Haben Sie ein Beispiel, das diese Haltung verdeutlicht?

U. S.: "Nehmen wir eine Mutter, die morgens regelmäßig zu spät kommt und es nicht schafft, das Kind pünktlich in die Kita zu bringen. Für mich als Erzieherin ist es aber wichtig, dass das Kind pünktlich im Morgenkreis sitzt, und ich versuche der Mutter klarzumachen, dass das auch für ihr Kind wichtig ist. Dann bin ich als Erzieherin auf dieser Schiene, wo ich denke: Diese Mutter, wieso schafft die das nicht? Und ich bin in meinem Frust so gefangen, dass ich eher dazu neige, zu denken oder sogar vorwurfsvoll zu sagen: 'Sie sind schon wieder zu spät!'"
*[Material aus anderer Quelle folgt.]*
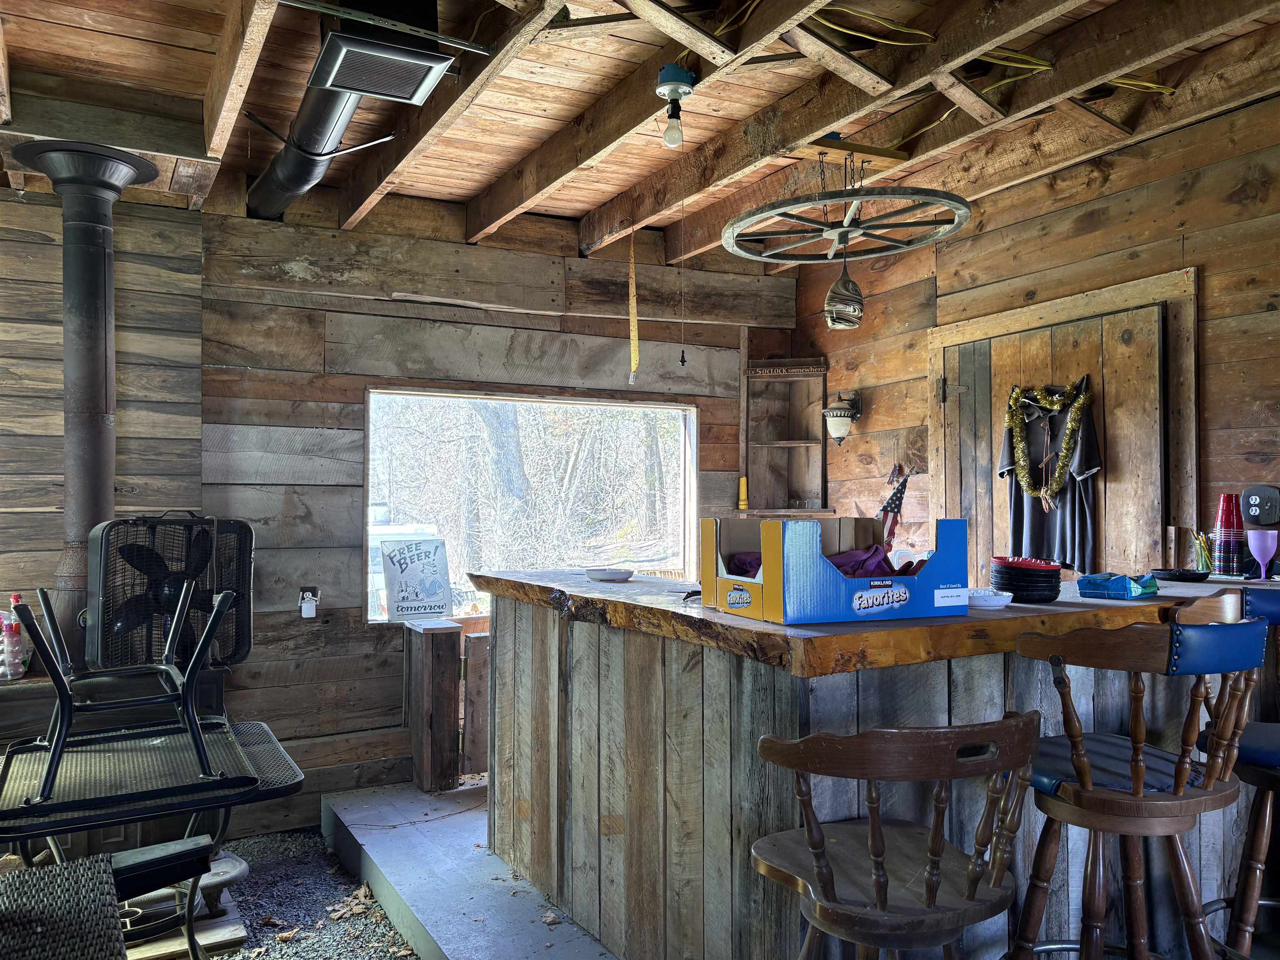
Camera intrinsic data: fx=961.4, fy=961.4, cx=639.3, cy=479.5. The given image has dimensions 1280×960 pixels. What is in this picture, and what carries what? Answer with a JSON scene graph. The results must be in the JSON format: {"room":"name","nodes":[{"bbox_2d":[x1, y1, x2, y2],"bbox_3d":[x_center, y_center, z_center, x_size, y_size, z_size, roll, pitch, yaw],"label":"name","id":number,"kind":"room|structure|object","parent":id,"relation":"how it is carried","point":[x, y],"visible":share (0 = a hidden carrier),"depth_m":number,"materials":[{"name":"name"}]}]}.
{"room":"bar","nodes":[
{"label":"bar","id":0,"kind":"room"},
{"bbox_2d":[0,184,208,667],"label":"left wall","id":1,"kind":"structure","parent":0,"point":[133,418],"depth_m":3.77,"materials":[{"name":"brown wood"}]},
{"bbox_2d":[200,828,413,959],"bbox_3d":[-1.167,1.534,1.530,3.566,0.095,5.115,1,-1,-29],"label":"gravel ground","id":2,"kind":"structure","parent":0,"point":[391,931],"depth_m":3.46,"materials":[{"name":"grey gravel"}]},
{"bbox_2d":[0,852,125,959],"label":"chair back","id":3,"kind":"object","parent":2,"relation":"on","point":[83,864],"visible":1,"depth_m":1.50,"materials":[{"name":"wicker"}]},
{"bbox_2d":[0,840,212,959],"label":"wicker chair","id":4,"kind":"object","parent":2,"relation":"on","point":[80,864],"visible":0.99,"depth_m":1.71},
{"bbox_2d":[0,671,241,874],"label":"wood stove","id":5,"kind":"object","parent":2,"relation":"on","point":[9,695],"visible":0.37,"depth_m":3.33,"materials":[{"name":"black"}]},
{"bbox_2d":[0,593,27,680],"bbox_3d":[-2.235,0.589,3.420,0.069,0.249,0.065,1,-1,-29],"label":"bottle","id":6,"kind":"object","parent":5,"relation":"on","point":[11,630],"visible":0.94,"depth_m":3.40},
{"bbox_2d":[12,139,157,657],"bbox_3d":[-1.995,-0.277,3.456,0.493,1.729,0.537,1,-1,-29],"label":"stove pipe","id":7,"kind":"object","parent":5,"relation":"on","point":[104,259],"visible":0.81,"depth_m":3.43,"materials":[{"name":"black metal"}]},
{"bbox_2d":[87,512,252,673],"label":"box fan","id":8,"kind":"object","parent":5,"relation":"on","point":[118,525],"visible":0.84,"depth_m":3.36,"materials":[{"name":"black plastic"}]},
{"bbox_2d":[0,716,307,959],"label":"table","id":9,"kind":"object","parent":2,"relation":"on","point":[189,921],"visible":0.82,"depth_m":2.35,"materials":[{"name":"black metal"}]},
{"bbox_2d":[5,574,237,803],"bbox_3d":[-1.308,0.486,2.469,0.547,0.470,0.577,1,-1,-29],"label":"chair","id":10,"kind":"object","parent":9,"relation":"on","point":[54,756],"visible":0.98,"depth_m":2.35,"materials":[{"name":"black metal"}]},
{"bbox_2d":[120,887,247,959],"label":"wooden pallet","id":11,"kind":"object","parent":2,"relation":"on","point":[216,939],"visible":0.41,"depth_m":3.01,"materials":[{"name":"brown wood"}]},
{"bbox_2d":[0,182,789,837],"bbox_3d":[-1.473,0.143,4.360,5.204,2.877,0.171,1,-1,-29],"label":"back wall","id":12,"kind":"structure","parent":0,"point":[319,386],"depth_m":4.30,"materials":[{"name":"brown wood"}]},
{"bbox_2d":[298,585,319,618],"bbox_3d":[-1.460,0.543,4.250,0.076,0.138,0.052,1,-1,-29],"label":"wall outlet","id":13,"kind":"object","parent":12,"relation":"attached to","point":[308,614],"visible":0.99,"depth_m":4.24,"materials":[{"name":"white"}]},
{"bbox_2d":[362,388,700,624],"bbox_3d":[-0.503,0.153,4.952,1.754,1.121,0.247,1,-1,-29],"label":"window","id":14,"kind":"structure","parent":12,"relation":"in","point":[687,509],"depth_m":4.96,"materials":[{"name":"glass"}]},
{"bbox_2d":[380,536,452,623],"bbox_3d":[-1.041,0.467,4.493,0.305,0.379,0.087,1,-1,-29],"label":"sign","id":15,"kind":"object","parent":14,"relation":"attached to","point":[403,598],"visible":0.99,"depth_m":4.48,"materials":[{"name":"white metal"}]},
{"bbox_2d":[743,356,829,515],"bbox_3d":[0.812,-0.214,5.350,0.374,0.869,0.334,1,-1,-29],"label":"corner shelf","id":16,"kind":"object","parent":12,"relation":"attached to","point":[820,391],"visible":0.9,"depth_m":5.45,"materials":[{"name":"brown wood"}]},
{"bbox_2d":[737,475,749,511],"bbox_3d":[0.587,0.079,5.442,0.064,0.203,0.063,1,-1,-29],"label":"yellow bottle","id":17,"kind":"object","parent":16,"relation":"on","point":[743,482],"visible":0.98,"depth_m":5.42,"materials":[{"name":"yellow"}]},
{"bbox_2d":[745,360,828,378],"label":"sign","id":18,"kind":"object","parent":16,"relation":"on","point":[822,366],"visible":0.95,"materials":[{"name":"brown wood"}]},
{"bbox_2d":[325,780,619,959],"bbox_3d":[0.775,1.455,2.777,2.481,0.189,4.543,1,-1,-29],"label":"concrete step","id":19,"kind":"structure","parent":0,"point":[369,837],"depth_m":3.33,"materials":[{"name":"grey concrete"}]},
{"bbox_2d":[402,617,464,791],"bbox_3d":[-0.936,1.025,4.357,0.182,0.743,0.310,1,-1,-29],"label":"wooden post","id":20,"kind":"object","parent":19,"relation":"on","point":[422,662],"visible":0.97,"depth_m":4.24,"materials":[{"name":"brown wood"}]},
{"bbox_2d":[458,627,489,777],"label":"wooden gate","id":21,"kind":"object","parent":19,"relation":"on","point":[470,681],"visible":0.48,"depth_m":4.43,"materials":[{"name":"brown wood"}]},
{"bbox_2d":[466,564,1273,959],"bbox_3d":[0.746,0.866,3.170,1.943,1.039,1.993,1,-1,-29],"label":"bar counter","id":22,"kind":"object","parent":19,"relation":"on","point":[507,603],"visible":0.72,"depth_m":2.52,"materials":[{"name":"brown wood"}]},
{"bbox_2d":[585,567,634,581],"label":"bowl","id":23,"kind":"object","parent":22,"relation":"on","point":[611,576],"visible":1,"depth_m":3.25,"materials":[{"name":"white"}]},
{"bbox_2d":[700,516,971,623],"bbox_3d":[0.479,0.211,2.355,0.530,0.229,0.384,1,-1,-29],"label":"cardboard box","id":24,"kind":"object","parent":22,"relation":"on","point":[764,590],"visible":0.99,"depth_m":2.22,"materials":[{"name":"blue cardboard"}]},
{"bbox_2d":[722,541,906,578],"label":"purple cloth","id":25,"kind":"object","parent":24,"relation":"in","point":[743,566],"visible":0.29,"depth_m":2.35,"materials":[{"name":"purple fabric"}]},
{"bbox_2d":[875,465,912,547],"bbox_3d":[1.036,0.163,3.969,0.162,0.445,0.160,1,-1,-29],"label":"flag","id":26,"kind":"object","parent":22,"relation":"on","point":[888,504],"visible":0.75,"depth_m":3.95,"materials":[{"name":"fabric"}]},
{"bbox_2d":[964,587,1013,608],"bbox_3d":[0.870,0.302,2.438,0.135,0.031,0.136,1,-1,-29],"label":"white dish","id":27,"kind":"object","parent":22,"relation":"on","point":[984,603],"visible":0.89,"depth_m":2.39,"materials":[{"name":"white"}]},
{"bbox_2d":[990,556,1062,602],"bbox_3d":[1.037,0.268,2.587,0.176,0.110,0.180,-1,-1,21],"label":"plate stack","id":28,"kind":"object","parent":22,"relation":"on","point":[1018,587],"visible":0.97,"depth_m":2.52,"materials":[{"name":"black"}]},
{"bbox_2d":[1076,571,1160,599],"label":"plastic package","id":29,"kind":"object","parent":22,"relation":"on","point":[1111,584],"visible":0.99,"depth_m":2.63,"materials":[{"name":"blue plastic"}]},
{"bbox_2d":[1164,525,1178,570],"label":"wood trim","id":30,"kind":"object","parent":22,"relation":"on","point":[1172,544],"visible":0.98,"depth_m":3.33,"materials":[{"name":"brown wood"}]},
{"bbox_2d":[1149,567,1209,581],"bbox_3d":[1.749,0.310,3.120,0.183,0.027,0.183,1,-1,-29],"label":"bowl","id":31,"kind":"object","parent":22,"relation":"on","point":[1172,573],"visible":0.98,"depth_m":3.07,"materials":[{"name":"black plastic"}]},
{"bbox_2d":[1190,529,1214,573],"bbox_3d":[1.958,0.246,3.329,0.092,0.153,0.090,1,-1,-29],"label":"pencil cup","id":32,"kind":"object","parent":22,"relation":"on","point":[1204,558],"visible":0.86,"depth_m":3.32,"materials":[{"name":"clear"}]},
{"bbox_2d":[1212,492,1244,575],"bbox_3d":[1.995,0.185,3.263,0.095,0.273,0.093,1,-1,-29],"label":"cup stack","id":33,"kind":"object","parent":22,"relation":"on","point":[1223,504],"visible":0.97,"depth_m":3.23,"materials":[{"name":"red plastic"}]},
{"bbox_2d":[1247,528,1278,580],"bbox_3d":[2.015,0.246,3.115,0.096,0.169,0.093,1,-1,-29],"label":"purple cup","id":34,"kind":"object","parent":22,"relation":"on","point":[1260,544],"visible":0.99,"depth_m":3.09,"materials":[{"name":"purple plastic"}]},
{"bbox_2d":[751,714,1043,959],"bbox_3d":[0.435,0.885,1.687,0.500,0.996,0.492,0,-1,-19],"label":"bar stool","id":35,"kind":"object","parent":19,"relation":"on","point":[881,899],"visible":1,"depth_m":1.57,"materials":[{"name":"brown wood"}]},
{"bbox_2d":[1005,617,1266,959],"bbox_3d":[1.021,0.824,2.031,0.495,1.090,0.496,1,-1,-29],"label":"bar stool","id":36,"kind":"object","parent":19,"relation":"on","point":[1141,773],"visible":0.97,"depth_m":1.92,"materials":[{"name":"brown wood"}]},
{"bbox_2d":[1190,584,1279,959],"bbox_3d":[1.586,0.817,2.291,0.482,1.104,0.496,0,-1,14],"label":"bar stool","id":37,"kind":"object","parent":19,"relation":"on","point":[1273,754],"visible":0.81,"depth_m":2.28,"materials":[{"name":"wood"}]},
{"bbox_2d":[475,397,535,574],"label":"tree","id":38,"kind":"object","parent":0,"point":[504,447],"visible":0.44,"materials":[{"name":"grey plant"}]},
{"bbox_2d":[0,0,1279,268],"bbox_3d":[0.140,-1.366,2.104,5.294,0.175,5.659,1,-1,-29],"label":"ceiling","id":39,"kind":"structure","parent":0,"point":[594,200],"depth_m":3.20,"materials":[{"name":"brown wood"}]},
{"bbox_2d":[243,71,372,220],"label":"duct pipe","id":40,"kind":"object","parent":39,"relation":"hanging from","point":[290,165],"visible":0.75,"depth_m":3.30,"materials":[{"name":"black metal"}]},
{"bbox_2d":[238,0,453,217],"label":"air duct","id":41,"kind":"object","parent":39,"relation":"attached to","point":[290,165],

Eigentlich für alle Beteiligten unangenehm.

U. S.: "Das Beste, was im Kurs passieren kann, ist, dass mir das bewusst wird und ich denke: Was ist da eigentlich los? Dann wäre die Frage: Wie gelingt es mir, mit der Mutter so in Kontakt zu treten, dass eine so unangenehme Situation für alle Beteiligten vermieden werden kann? Und die Antwort wäre, das Gespräch mit der Mutter zu suchen, um sie zu fragen: 'Wie geht es Ihnen eigentlich?' Dann erfährt die Erzieherin vielleicht, dass sich das Elternpaar getrennt hat und die Mutter jetzt alleine morgens den Stress hat. Wenn so ein Vertrauensverhältnis entsteht, kann das zur Entspannung beitragen. So gelingt es vielleicht auch eher, dass die Mutter öfter pünktlich kommt, weil sie nicht mehr befürchten muss, sowieso nur belehrt zu werden, sondern im besten Fall sogar auf Verständnis zu stoßen."

Wenn ich mich als Fachkraft für das Thema interessiere, aber aus bestimmten Gründen gerade nicht an einer Qualifizierung teilnehmen kann, was wäre ein kleiner Schritt, den ich tun kann?

G. T.: "Kommen Sie doch zu einem unserer Fachtage! Jeder der sechs Trägerverbände veranstaltet zwei kostenfreie Fachtage im Jahr. Das sind Informationsveranstaltungen vom Programm 'Elternchance', die jeweils auch ein Fachthema haben. Die Themen sind unterschiedlich: Geschlechtersensible Pädagogik, Zusammenarbeit mit geflüchteten Familien, Tür- und Angelgespräche, um nur einige zu nennen. Vormittags gibt es einen Themeninput, nachmittags Workshops und dazu besteht die Möglichkeit, sich kennenzulernen und zu vernetzen."